Now we get to the heart of the matter, of the 28 models producing new COVID-19 case forecasts publicly on Reichlab, half of one and two week ahead forecasts are worse than the baseline forecast. 40% are worse at three week ahead forecasts. Let’s take a look at Fig. 8 again, this time looking at the difference between the median ASE of the published models and the baseline ie: 1-(baseline_mase/model_mase).
Not only are some amateur submitted models worse than the baseline, many respected institutions models (JHU, CMU) are in that list. Models that are performing better, such as CU and MIT’s model still aren’t providing terribly impressive results, again, around +-200–300%.
Imagine you are a hospital administrator, or a state official and you use one of these public models to help anticipate healthcare needs for populations you are responsible for. You see a name like MIT or UCLA or UMass and you will likely assume that these models are imperfect surely, but helpful tools in determining where your cases will be heading. In reality these models could mislead you badly if taken at face value.
Taking a step back, it’s worth mentioning that the value of most of these models, which are SIR⁸ models, do have a use. Not in their predictive power, but rather in their capacity to use current knowledge of disease characteristics to estimate impact of various scenarios⁹. Their usefulness lies in their capacity to mix our best knowledge with estimated impacts of various interventions and react accordingly. This is likely the first and most constant thought that anyone with a background in biostatistics has been yelling at their screen throughout this post — assuming they haven’t left in disgust. The issue at hand is that users of these models and others don’t usually understand this deeply and won’t necessarily be keyed in the difference between an SIR model or a ‘AI driven Deep learning approach’ — they may even be tempted to prefer the latter.

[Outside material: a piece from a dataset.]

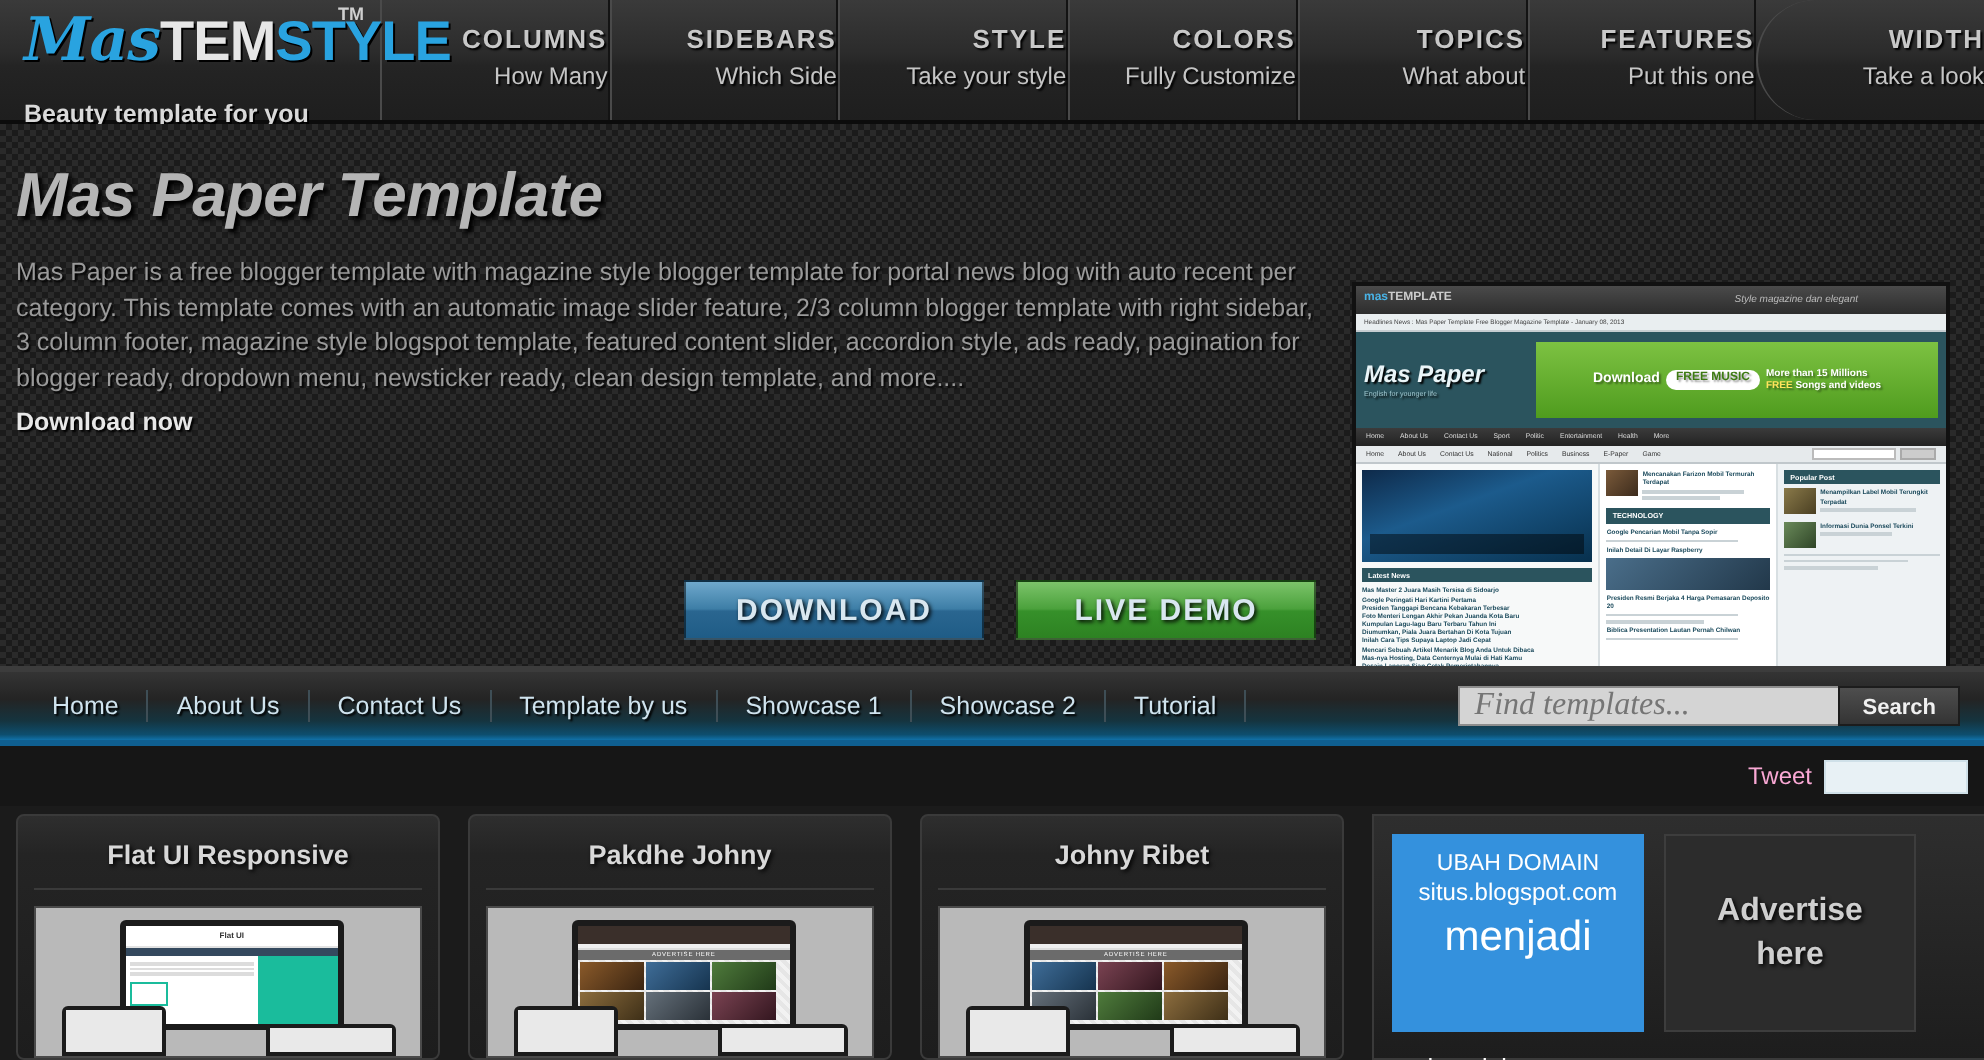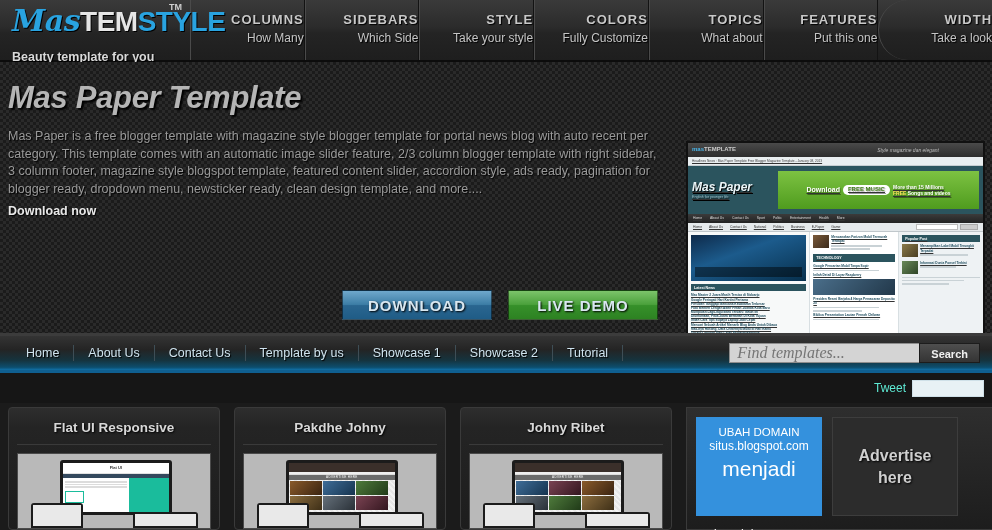"Mas Paper" .preview { right: 7px -> 17px; text-decoration: underline -> none }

But critically it isn’t sufficient to wave our hands at misunderstandings of our models. More than half of the these models are notably worse than an unskilled forecast. Meaning it would be better for planning purposes to not look at any model at all. A concern that I have rarely heard voiced and that certainly doesn’t match the fervor and velocity at which these models are being produced. Which isn’t to say that I think we shouldn’t be exploring modelling the ongoing pandemic, nor should we cease to publish our results. Rather: if you want to try your hand at machine learning for healthcare, maybe consider starting with MIMIC data¹⁰ rather than putting up another model of dubious usefulness. If you aren’t a beginner and your model is performing notably worse than an unskilled forecast, perhaps your model needs some kind of disclaimer. I’m personally a fan of Duke’s Institute for Healthcare Innovation (DIHI) approach¹¹ and in particular their model use labels.

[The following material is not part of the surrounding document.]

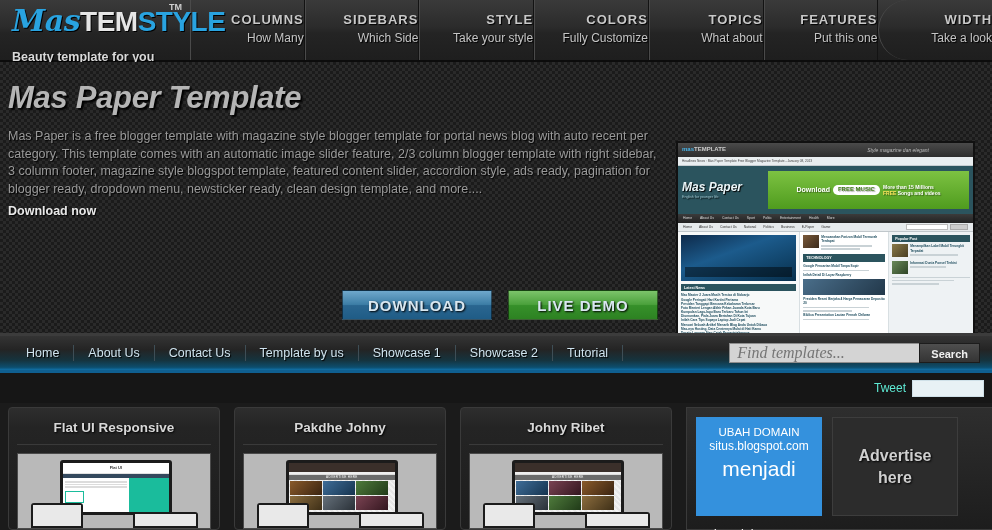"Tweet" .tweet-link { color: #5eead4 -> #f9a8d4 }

I doubt anyone working in this space has malicious intent: but when we position the work of our institutions or our own as predicting the future, its vitally important that we actually do so with some meaningful degree of accuracy. People are rightfully scared and are looking for comfort and confidence from models being published. Whether or not they are right to do so (they are not), they are part of the audience of our work. It therefore behooves us to not produce models lightly, to not publish them carelessly, and to not give them adequate context when it is needed.